No wonder only 0.36% of Telegraph readers want to oust him from position, and that the bookies have pitched him at 6/1 for becoming the next chancellor.
As his Westminster pals dither over the same old coalition tug o’ war, which manifests itself weekly in various impenetrable ideological forms, and disrupt the motorways of British society with incessant U-turns (oh, and the Games Lanes), our man in the FCO is the one minister who really cannot afford to prevaricate. Syria is his remit, and innocent civilians – not a red-faced mob of pasty and petrol guzzlers – are depending on foreign ministers across the world such as himself to put an end to the Assad regime’s terror and rebel violence razing the beleagured Middle Eastern state.
However, like everyone else, he is darting away from conviction, following the UN’s cosy route of half-promises and semi-scolding, rather than inciting any action along the firmer line on Damascus the UK and US governments are attempting to pursue.

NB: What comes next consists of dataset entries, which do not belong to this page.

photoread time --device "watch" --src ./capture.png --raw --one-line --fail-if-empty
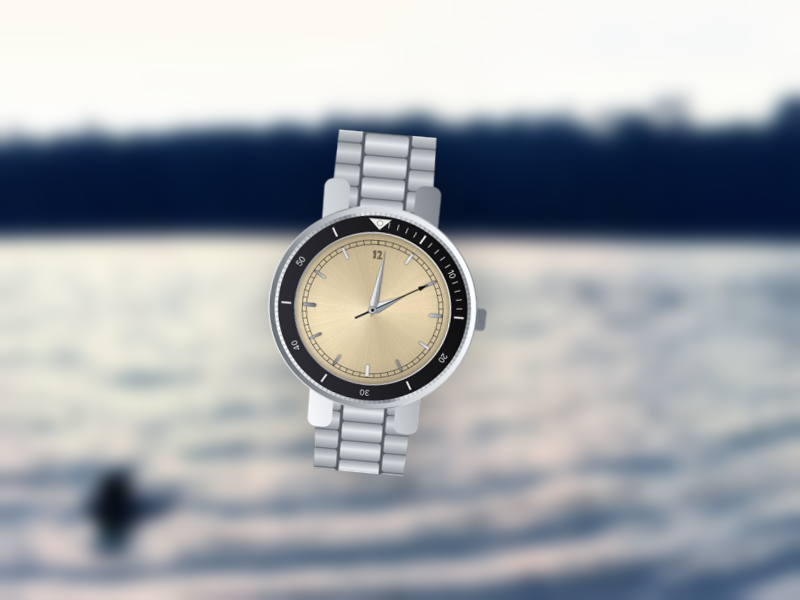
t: 2:01:10
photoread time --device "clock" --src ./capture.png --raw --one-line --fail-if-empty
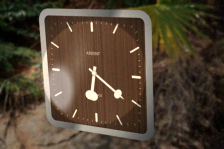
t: 6:21
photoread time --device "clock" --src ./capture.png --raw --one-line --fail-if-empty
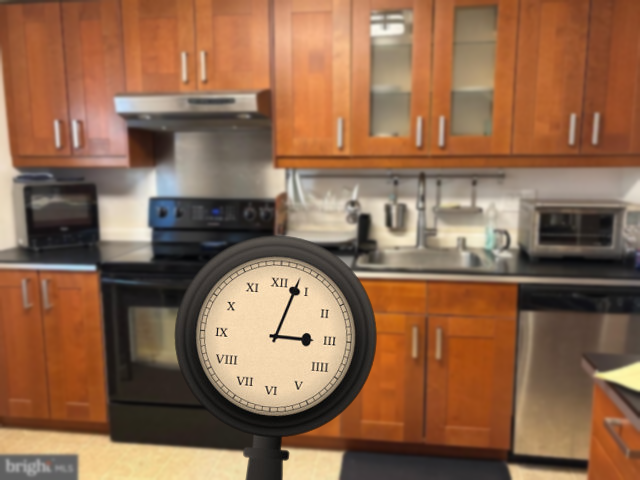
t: 3:03
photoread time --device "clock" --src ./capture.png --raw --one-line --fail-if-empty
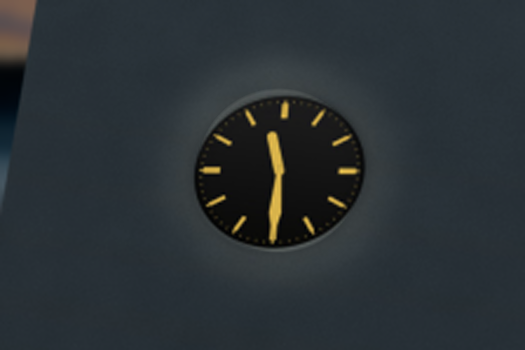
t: 11:30
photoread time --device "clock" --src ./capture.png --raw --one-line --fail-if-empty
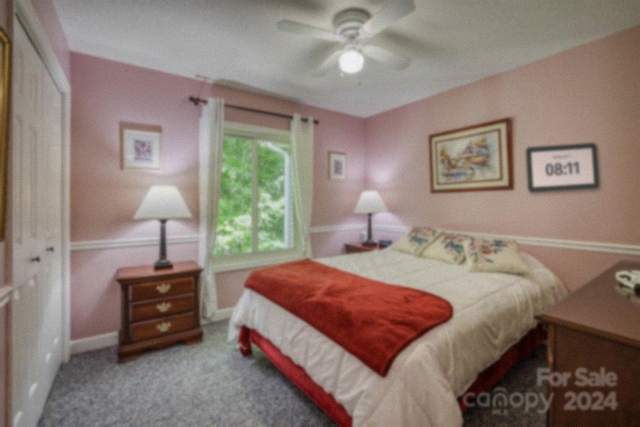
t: 8:11
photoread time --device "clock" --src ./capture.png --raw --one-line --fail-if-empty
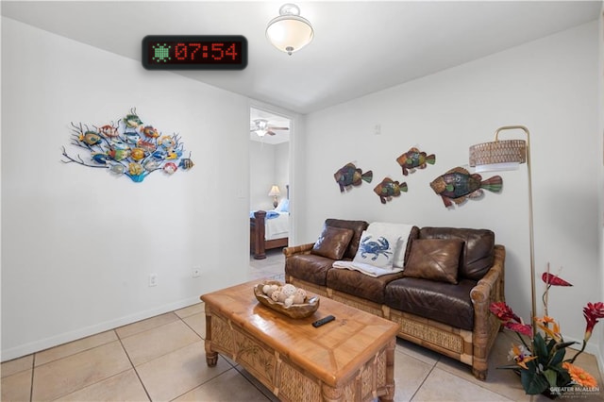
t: 7:54
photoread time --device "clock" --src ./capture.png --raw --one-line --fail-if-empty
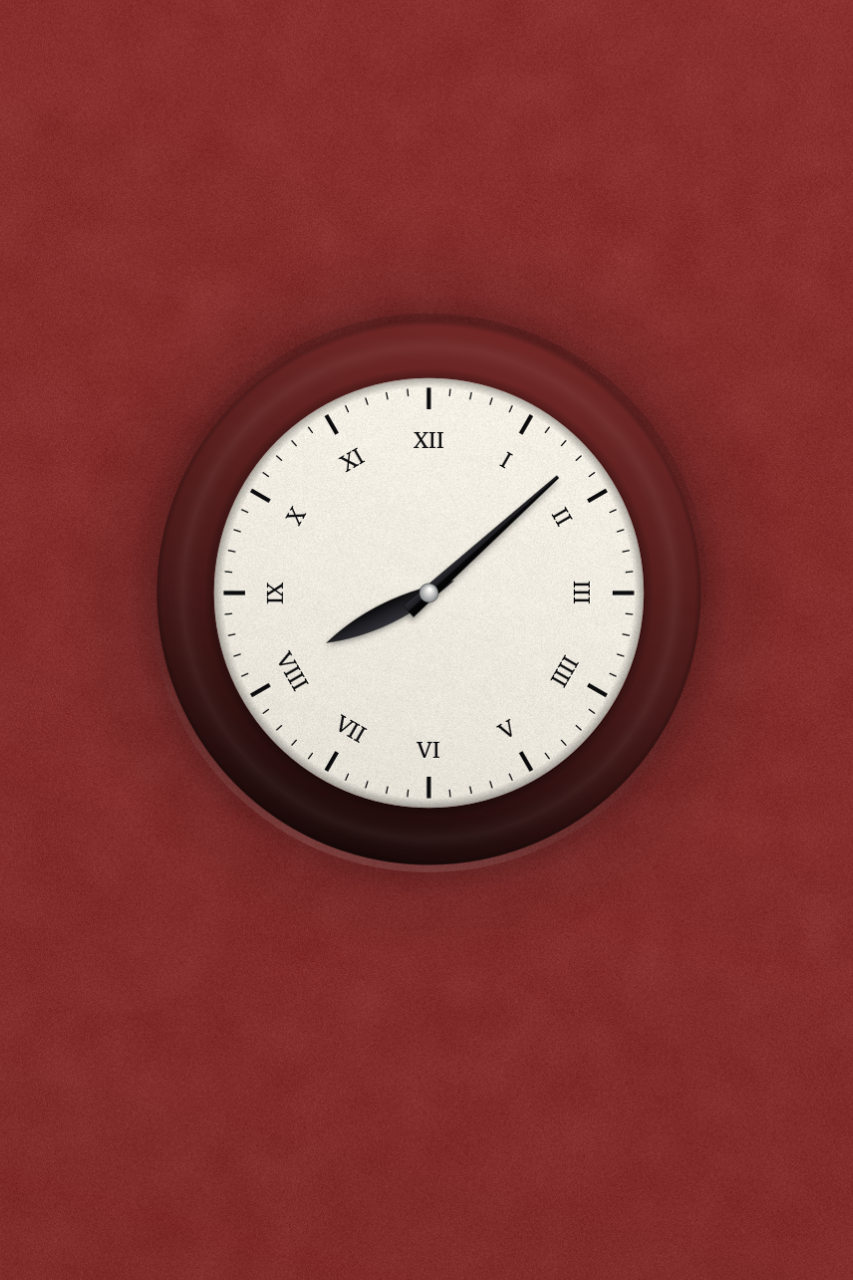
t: 8:08
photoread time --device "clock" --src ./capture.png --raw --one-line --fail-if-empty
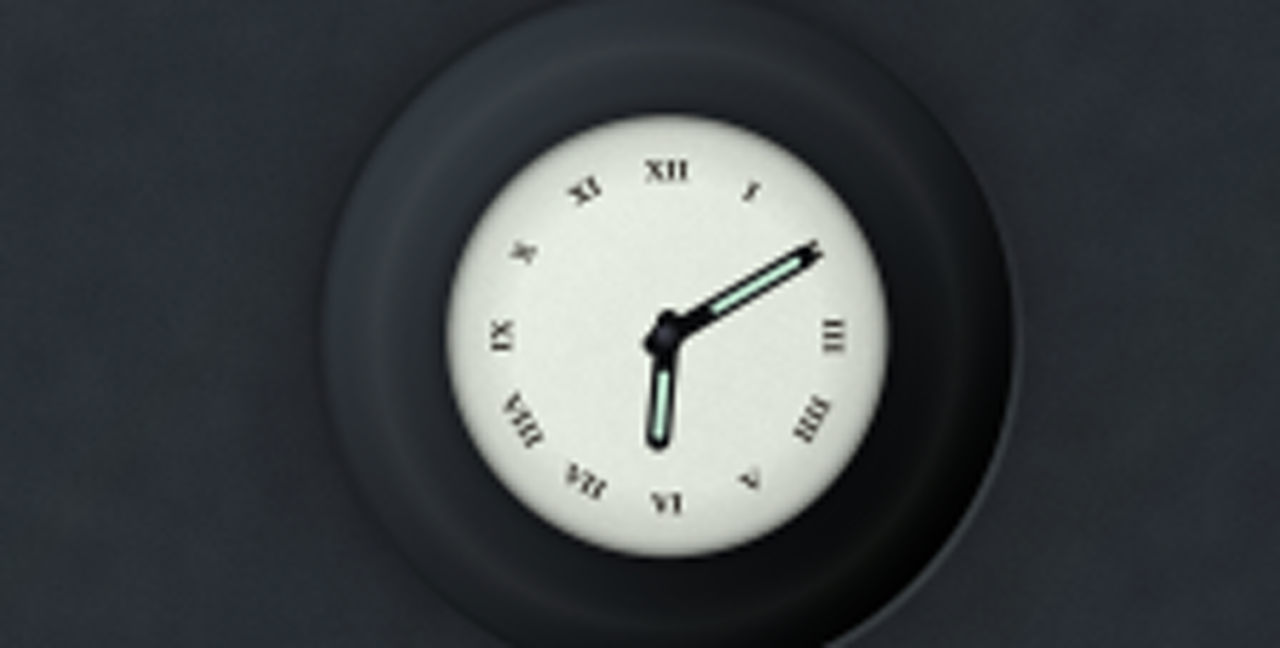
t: 6:10
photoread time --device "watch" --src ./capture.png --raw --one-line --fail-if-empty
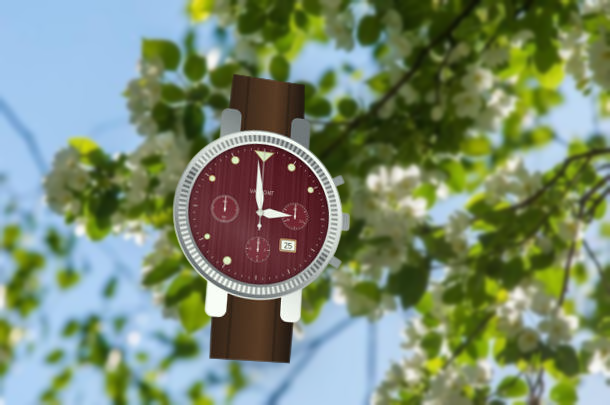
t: 2:59
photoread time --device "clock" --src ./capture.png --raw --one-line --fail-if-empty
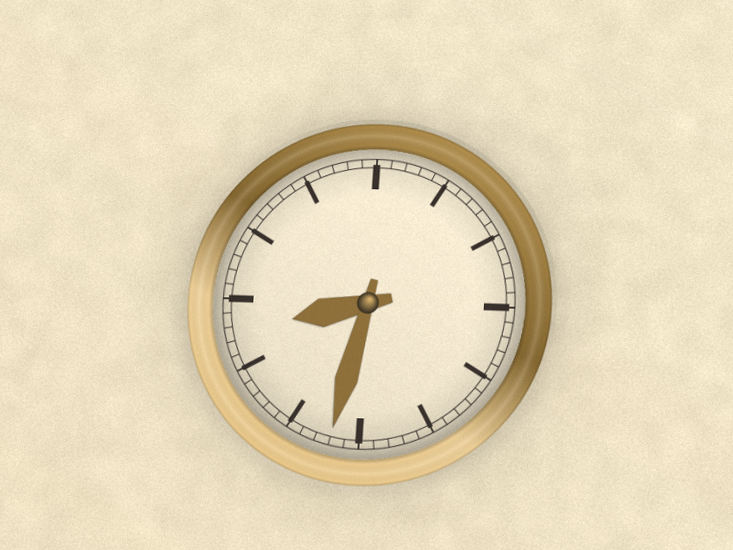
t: 8:32
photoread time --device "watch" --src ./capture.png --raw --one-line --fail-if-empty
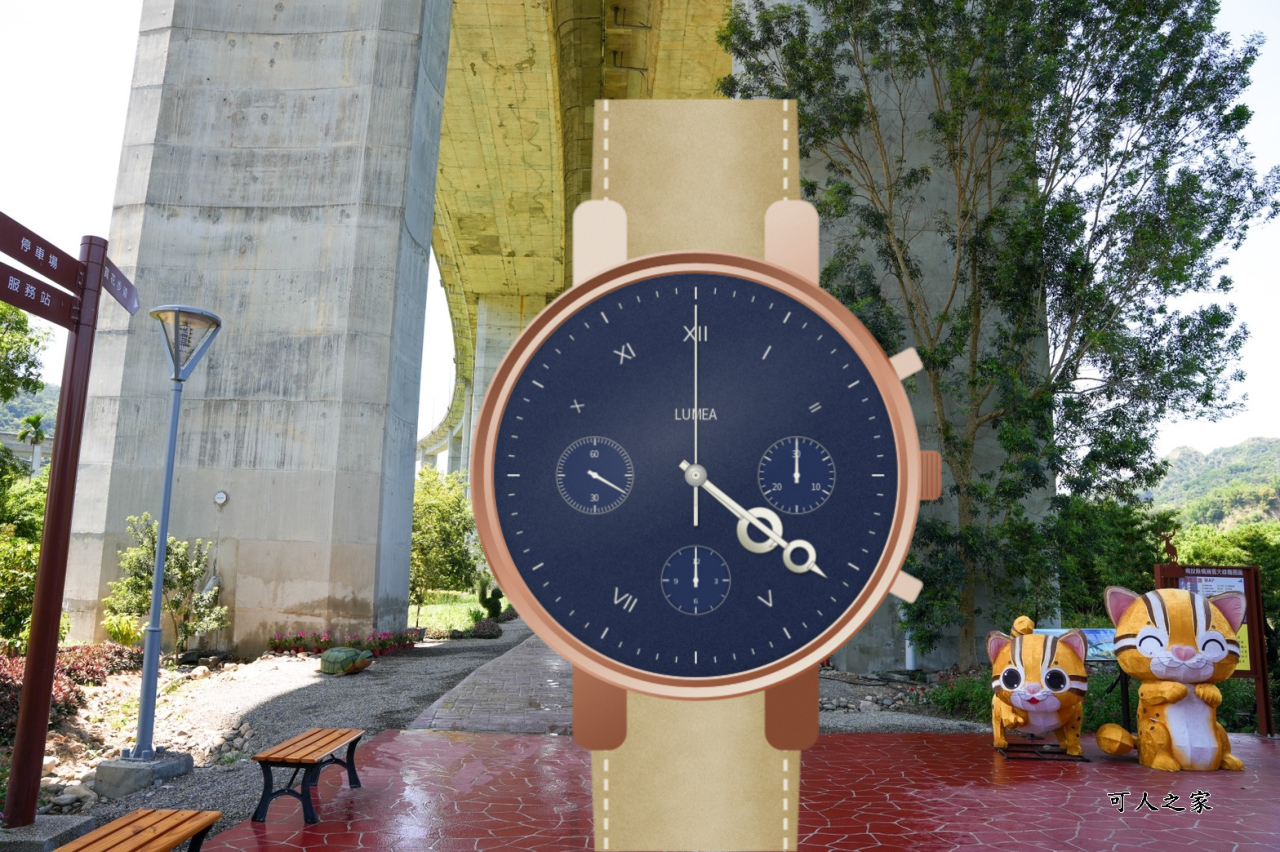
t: 4:21:20
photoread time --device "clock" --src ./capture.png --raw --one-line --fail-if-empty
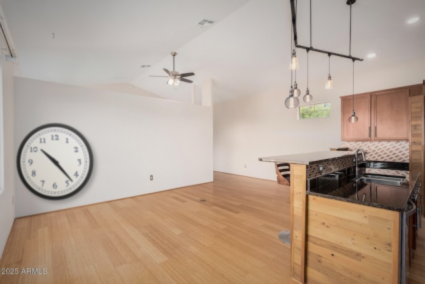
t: 10:23
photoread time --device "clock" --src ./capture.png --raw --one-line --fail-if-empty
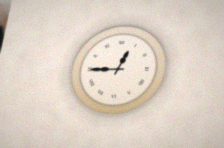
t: 12:45
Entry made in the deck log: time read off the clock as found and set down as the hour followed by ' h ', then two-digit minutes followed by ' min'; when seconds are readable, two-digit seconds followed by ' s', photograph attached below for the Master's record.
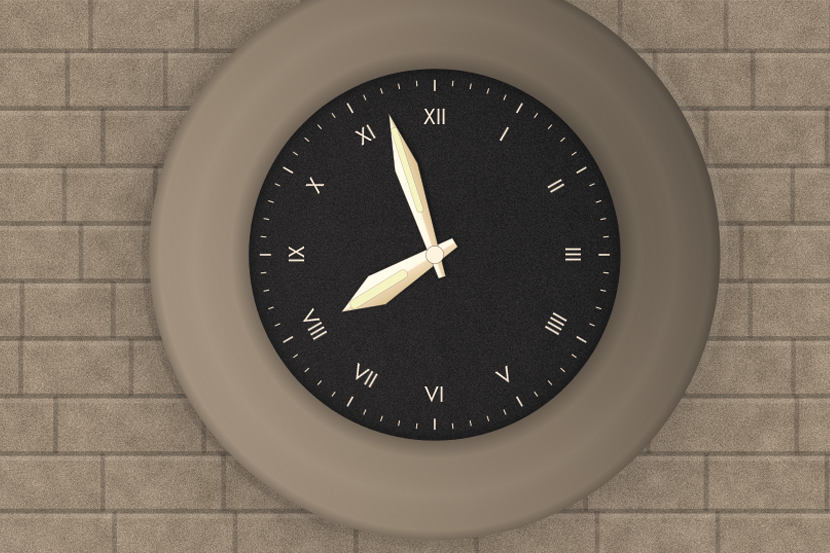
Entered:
7 h 57 min
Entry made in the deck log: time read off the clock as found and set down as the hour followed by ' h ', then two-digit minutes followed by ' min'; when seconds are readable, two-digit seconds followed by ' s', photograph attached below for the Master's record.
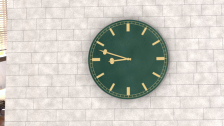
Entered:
8 h 48 min
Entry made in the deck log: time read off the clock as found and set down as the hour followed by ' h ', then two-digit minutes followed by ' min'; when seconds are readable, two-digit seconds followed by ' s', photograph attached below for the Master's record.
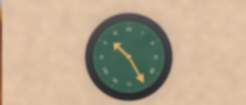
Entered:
10 h 25 min
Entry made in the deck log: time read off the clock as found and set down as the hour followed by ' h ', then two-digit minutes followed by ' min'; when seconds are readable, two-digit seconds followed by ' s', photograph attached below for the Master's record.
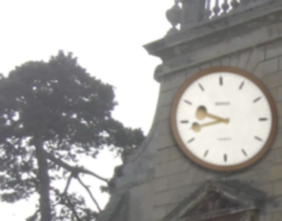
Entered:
9 h 43 min
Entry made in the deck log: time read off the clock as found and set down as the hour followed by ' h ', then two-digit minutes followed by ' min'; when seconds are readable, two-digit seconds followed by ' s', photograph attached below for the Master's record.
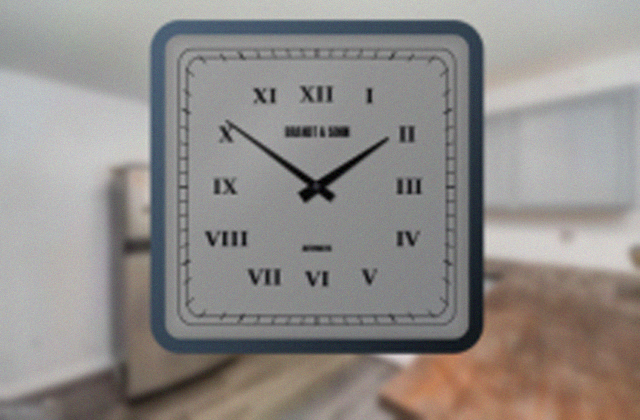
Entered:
1 h 51 min
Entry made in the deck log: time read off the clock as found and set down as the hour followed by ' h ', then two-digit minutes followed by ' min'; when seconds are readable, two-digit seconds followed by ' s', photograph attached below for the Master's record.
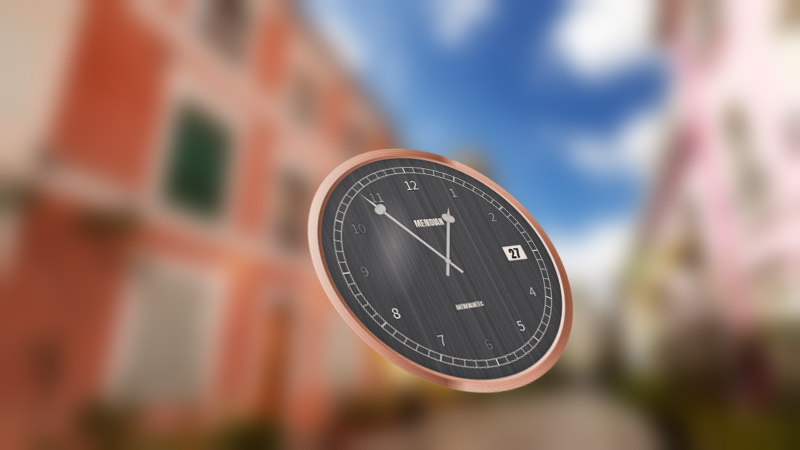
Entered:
12 h 54 min
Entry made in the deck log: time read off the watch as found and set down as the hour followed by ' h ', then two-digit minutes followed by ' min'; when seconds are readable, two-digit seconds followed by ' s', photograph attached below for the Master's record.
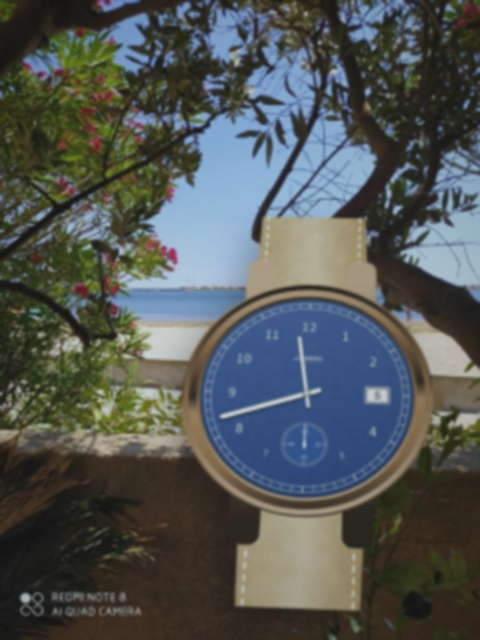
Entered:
11 h 42 min
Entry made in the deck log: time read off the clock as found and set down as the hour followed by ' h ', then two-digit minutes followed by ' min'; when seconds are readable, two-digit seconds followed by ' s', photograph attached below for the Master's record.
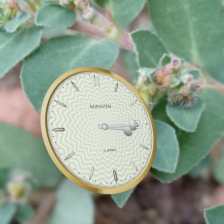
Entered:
3 h 15 min
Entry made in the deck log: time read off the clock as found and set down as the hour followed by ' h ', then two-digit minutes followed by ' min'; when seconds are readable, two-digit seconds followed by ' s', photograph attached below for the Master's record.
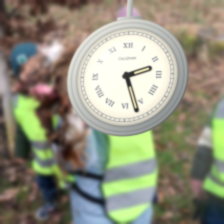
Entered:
2 h 27 min
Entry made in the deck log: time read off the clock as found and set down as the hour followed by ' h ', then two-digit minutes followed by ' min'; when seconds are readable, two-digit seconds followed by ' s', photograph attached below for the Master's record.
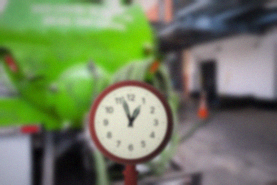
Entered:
12 h 57 min
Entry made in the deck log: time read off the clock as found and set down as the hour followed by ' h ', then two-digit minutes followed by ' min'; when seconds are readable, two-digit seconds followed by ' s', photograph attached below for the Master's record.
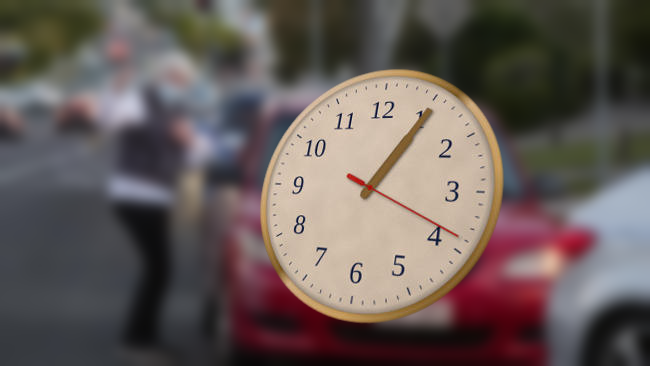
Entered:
1 h 05 min 19 s
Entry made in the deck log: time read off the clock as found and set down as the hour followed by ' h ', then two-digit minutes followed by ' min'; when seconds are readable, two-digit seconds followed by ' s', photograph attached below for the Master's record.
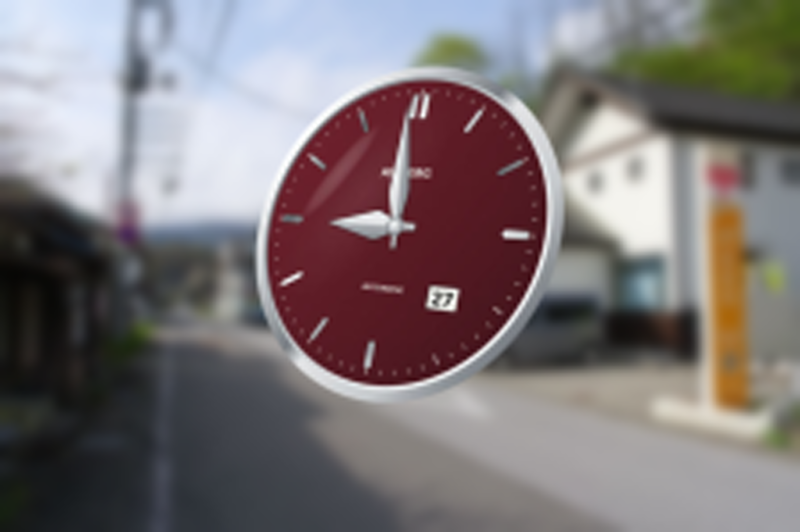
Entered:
8 h 59 min
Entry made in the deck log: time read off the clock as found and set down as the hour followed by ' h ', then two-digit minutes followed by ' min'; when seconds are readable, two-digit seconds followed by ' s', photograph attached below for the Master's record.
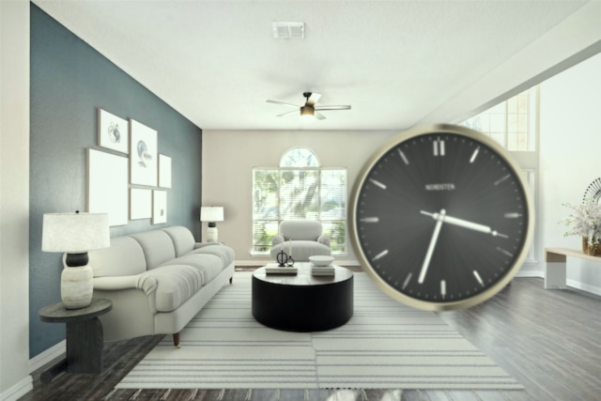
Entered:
3 h 33 min 18 s
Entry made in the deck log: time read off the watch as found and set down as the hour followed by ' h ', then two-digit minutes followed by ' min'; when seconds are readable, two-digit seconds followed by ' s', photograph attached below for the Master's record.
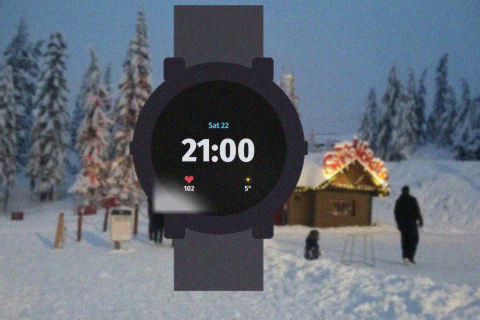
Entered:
21 h 00 min
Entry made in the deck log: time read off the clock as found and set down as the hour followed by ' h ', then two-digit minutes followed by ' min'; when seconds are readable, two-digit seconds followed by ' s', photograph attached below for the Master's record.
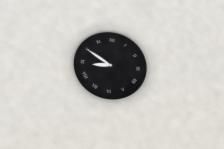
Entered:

He spoke today of “serious consequences” for those defying Kofi Annan’s peace plan for Syria, but failed to delineate what these “consequences” would be. Surely if he wishes to write punishments for non-compliance into the peace plan, he has to outline what these would be.
Unlike his fellow cabinet ditherers, he stands to lose no face by trying and failing to instigate this plan – particularly when the Syrian people are losing far more than face by his and the UN’s failure even to attempt to act.